Define worker priority in Resque

139 views Asked by At

I have an app that uses Resque to enqueue process that handle video processing (similar to youtube). I have a Docker Swarm environment with multiple nodes, some nodes have one or more Resque's workers but some nodes are more powerful than others (i.e more RAM, CPU, GPU) so I want these workers that have better performance to have more "priority" to pick up the jobs enqueued if they are available. I've read in the documentation that it is possible to create multiple queues and set priority to the queues but couldn't find anything about the "worker priority".

1

There are 1 answers

0
Todd A. Jacobs On

TL;DR

Run demanding queues on high performance nodes. That's the "Resque way." Otherwise, you'll need to fool around with introspecting queues and node performance in a job hook such as #before-dequeue or #before-perform, but you'll be spending time doing queue management instead of using Resque (or an alternative) in the intended way.

Run Demanding Queues on High-Performance Nodes

Resque doesn't handle numerical queue priorities. It's simply not designed for it. There's are some old (and possibly unmaintained) gems for trying to layer named-based queuing priorities on top of resque (with resque-queue-priority simply being a random example from search results; there are others, but all appear old and largely inactive.

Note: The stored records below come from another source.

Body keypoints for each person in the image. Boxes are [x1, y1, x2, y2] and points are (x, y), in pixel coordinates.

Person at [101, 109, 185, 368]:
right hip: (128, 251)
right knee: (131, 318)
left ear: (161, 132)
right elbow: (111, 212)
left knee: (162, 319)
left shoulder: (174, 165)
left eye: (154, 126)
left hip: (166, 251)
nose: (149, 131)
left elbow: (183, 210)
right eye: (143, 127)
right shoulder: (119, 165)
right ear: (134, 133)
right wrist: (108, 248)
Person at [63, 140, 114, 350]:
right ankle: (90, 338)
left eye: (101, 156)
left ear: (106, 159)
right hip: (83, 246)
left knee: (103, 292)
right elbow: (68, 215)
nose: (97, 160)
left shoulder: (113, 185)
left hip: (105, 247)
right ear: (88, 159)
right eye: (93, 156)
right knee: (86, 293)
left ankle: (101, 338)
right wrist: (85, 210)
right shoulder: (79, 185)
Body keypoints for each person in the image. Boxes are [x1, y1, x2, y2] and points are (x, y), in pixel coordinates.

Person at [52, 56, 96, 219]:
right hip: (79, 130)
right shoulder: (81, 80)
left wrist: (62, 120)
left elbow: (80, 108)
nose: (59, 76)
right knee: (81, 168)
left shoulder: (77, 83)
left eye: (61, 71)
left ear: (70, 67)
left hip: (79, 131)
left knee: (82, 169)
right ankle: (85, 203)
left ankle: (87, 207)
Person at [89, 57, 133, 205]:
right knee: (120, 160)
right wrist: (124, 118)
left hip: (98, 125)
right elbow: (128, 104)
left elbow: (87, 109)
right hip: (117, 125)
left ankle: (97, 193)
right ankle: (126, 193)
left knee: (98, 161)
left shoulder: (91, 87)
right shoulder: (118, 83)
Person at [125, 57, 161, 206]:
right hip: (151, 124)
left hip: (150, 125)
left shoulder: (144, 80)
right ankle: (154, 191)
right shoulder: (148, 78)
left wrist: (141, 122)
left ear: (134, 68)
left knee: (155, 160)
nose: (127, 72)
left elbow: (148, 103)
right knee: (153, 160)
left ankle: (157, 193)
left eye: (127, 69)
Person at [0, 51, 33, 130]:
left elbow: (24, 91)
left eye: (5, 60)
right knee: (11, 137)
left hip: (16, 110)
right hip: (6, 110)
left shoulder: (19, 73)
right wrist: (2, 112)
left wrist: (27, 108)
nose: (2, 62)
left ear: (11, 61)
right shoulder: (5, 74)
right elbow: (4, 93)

Resque itself is pretty clear that you'll have to adjust your workflow rather than Resque to do what you want, as that kind of node-based affinity is simply not how it was designed to work. The Resque maintainers suggest that you should choose Resque over Delayed Job if:

You don't care [about] / dislike numeric priorities

In Resque, queue priority is really more about which queues get checked first when multiple queues are considered, and is not directly related to node affinities or providing fine-grained priority settings. The project page includes some considerations about when to choose Resque vs. Delayed Job. Other systems will provide other trade-offs, as each has different design and performance goals baked in.

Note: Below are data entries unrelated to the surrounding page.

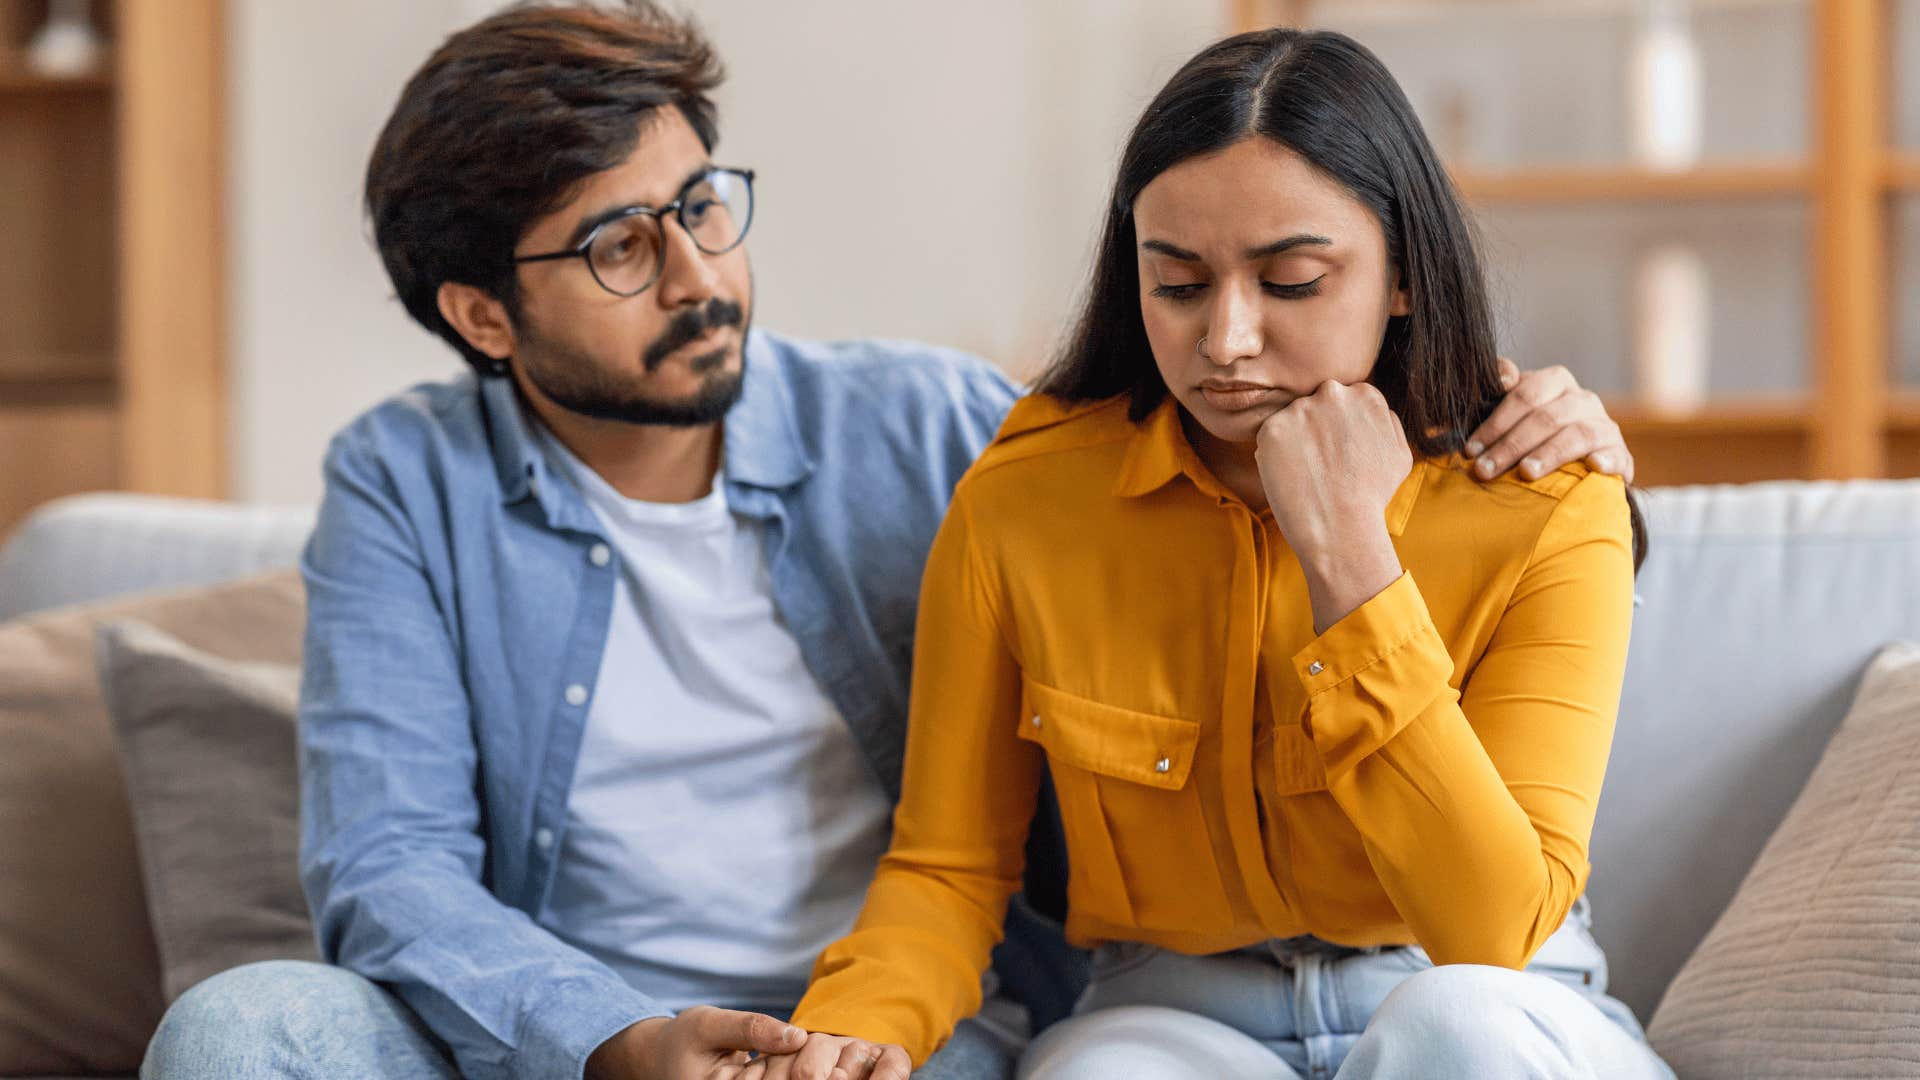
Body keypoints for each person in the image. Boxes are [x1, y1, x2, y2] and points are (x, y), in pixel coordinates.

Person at [137, 6, 1641, 1080]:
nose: (699, 273)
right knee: (244, 1027)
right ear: (483, 315)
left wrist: (1522, 458)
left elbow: (1492, 933)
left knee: (1451, 1030)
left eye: (703, 206)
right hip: (578, 1031)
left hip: (928, 1029)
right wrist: (609, 1039)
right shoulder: (408, 484)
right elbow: (389, 867)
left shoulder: (933, 425)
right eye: (618, 246)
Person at [768, 26, 1674, 1080]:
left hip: (1491, 1000)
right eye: (1179, 284)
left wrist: (1352, 566)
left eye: (1291, 282)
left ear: (1404, 276)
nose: (1226, 338)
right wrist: (847, 1036)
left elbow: (1492, 931)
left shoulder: (1545, 502)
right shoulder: (1026, 500)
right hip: (1174, 1013)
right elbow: (948, 865)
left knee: (1451, 1027)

The general expectation for Resque is that you will assign workers to the appropriate queues for that group of workers or on that node. In other words, you should be assigning high-resource items to high-resources queues, and then running those high-resource queues on workers or nodes where you want them run rather than just running QUEUE="*" everywhere. You could then run other queues with lower resource requirements elsewhere, or even allow your high-performance nodes to consider low-resource queues when the high-resource queues are empty, so long as the resource-intensive jobs don't have to be serviced immediately.

If you really want finer grained control of priorities, Resque may not be the right tool. You can look at Delayed Job, Sidekiq, or Rocket Job to see if they fit your needs better. If you have to (or want to) use Resque, then you will likely need to rethink how and where you run your queues, rather than trying to make Resque do something outside its intended design.

Using Job Hooks to Complicate Your Life

If you insist on doing so anyway, you can attempt to inspect a job or the current worker or node's capabilities in a job hook before trying to #perform it, and raising Resque::Job::DontPerform if you want to skip the job while making sure that it doesn't get treated as a failed job or get repeatedly grabbed again by the wrong workers or nodes, but I would consider this approach an error-prone anti-pattern.

Assign resource-intensive jobs to the right queues in the first place, and then run only specific queues on each node based on its capacity or performance characteristics. That way, you reduce the problem to queue assignment for jobs and workers instead of creating job complexity at the code and queue management levels. With that in mind, think carefully before going down the (perhaps tempting) garden path of abusing hooks for capacity management or performance purposes.